Prior to this injury, Conigliaro had a .276/.339/.510 triple slash, with 104 home runs in 494 games. Afterwards, he would miss 1968, and hit .248/.311/.431, with 62 home runs in 382 games. He would continue to live a fulfilling life after baseball, albeit a short one, as he would pass at the age of 45, after spending 8 years in a vegetative state following a stroke-induced coma.
Baseball was robbed of a brilliant career by an errant throw, and that much we should all understand is wrong and bad for baseball. It’s these brilliant careers that help spread the influence of baseball to more homes, and helped grow the greatest game on the face of the Earth.

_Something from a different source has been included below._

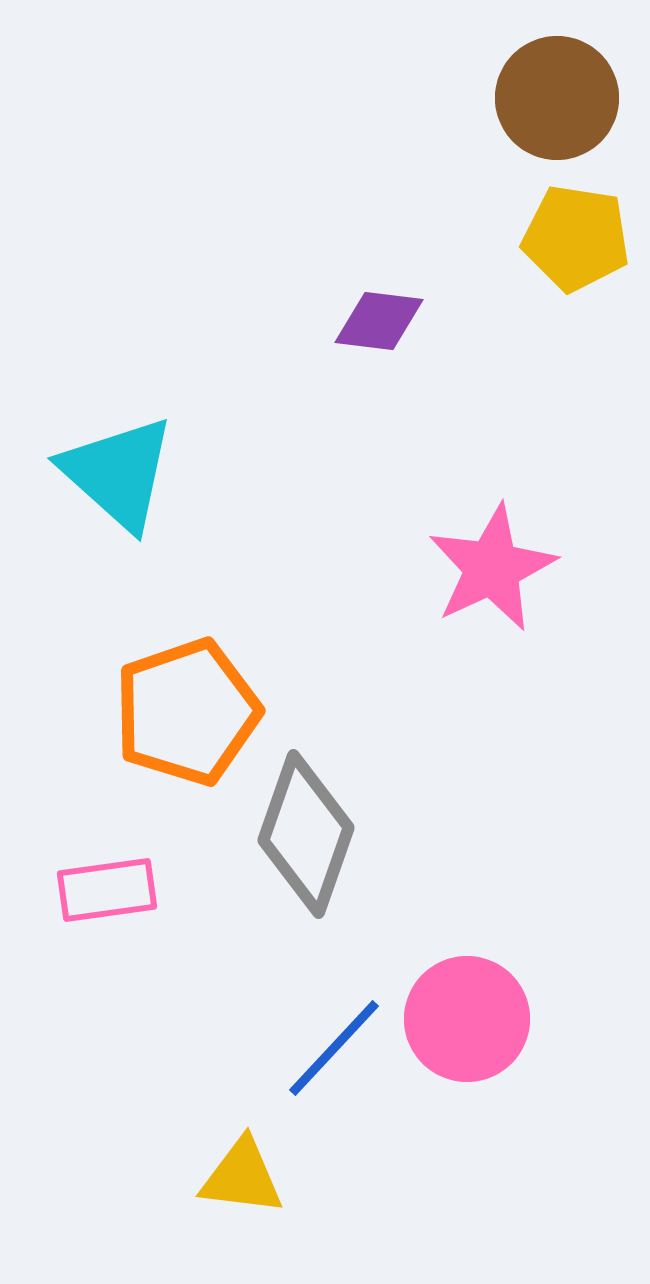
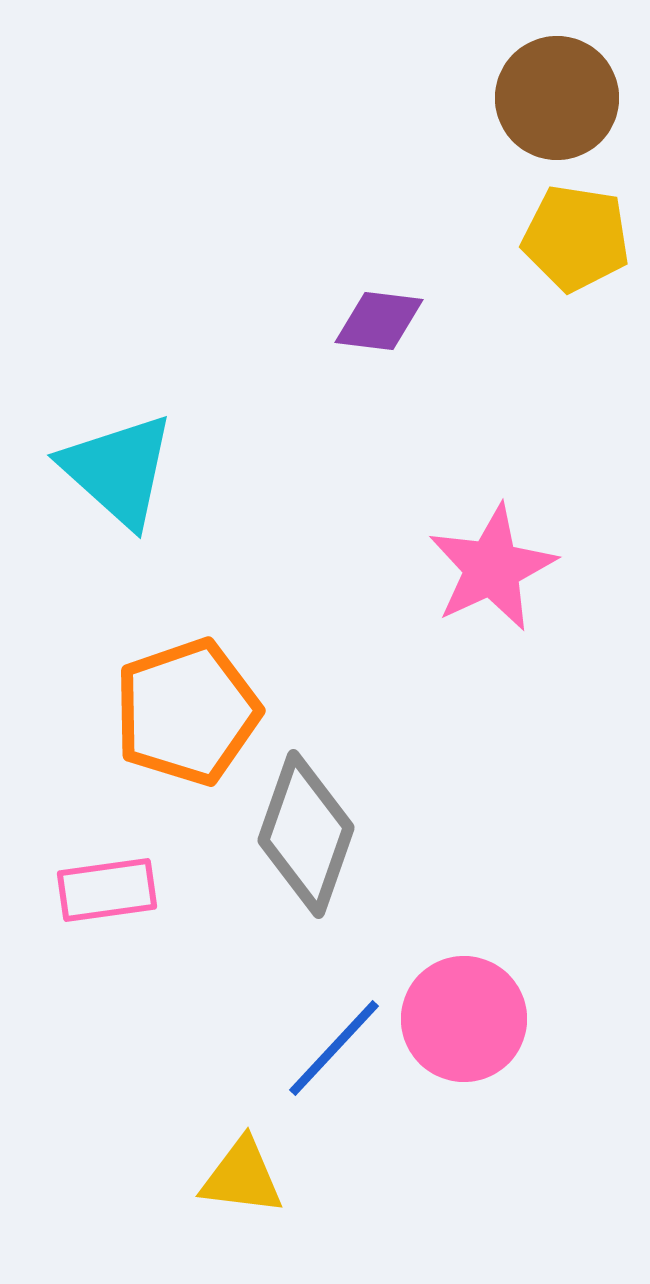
cyan triangle: moved 3 px up
pink circle: moved 3 px left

Today, as mentioned earlier, Barnes elevated a pitch that almost struck Manny Machado in the head. Intentional or not, this is the type of play baseball doesn’t need. Love him or hate him, Machado is a national treasure in baseball, a supremely talented young player, who draws comparisons to a young Alex Rodriguez, and losing him from the game would truly be a loss. We already lost the career of Tony C. Let’s not lose anymore careers unnecessarily.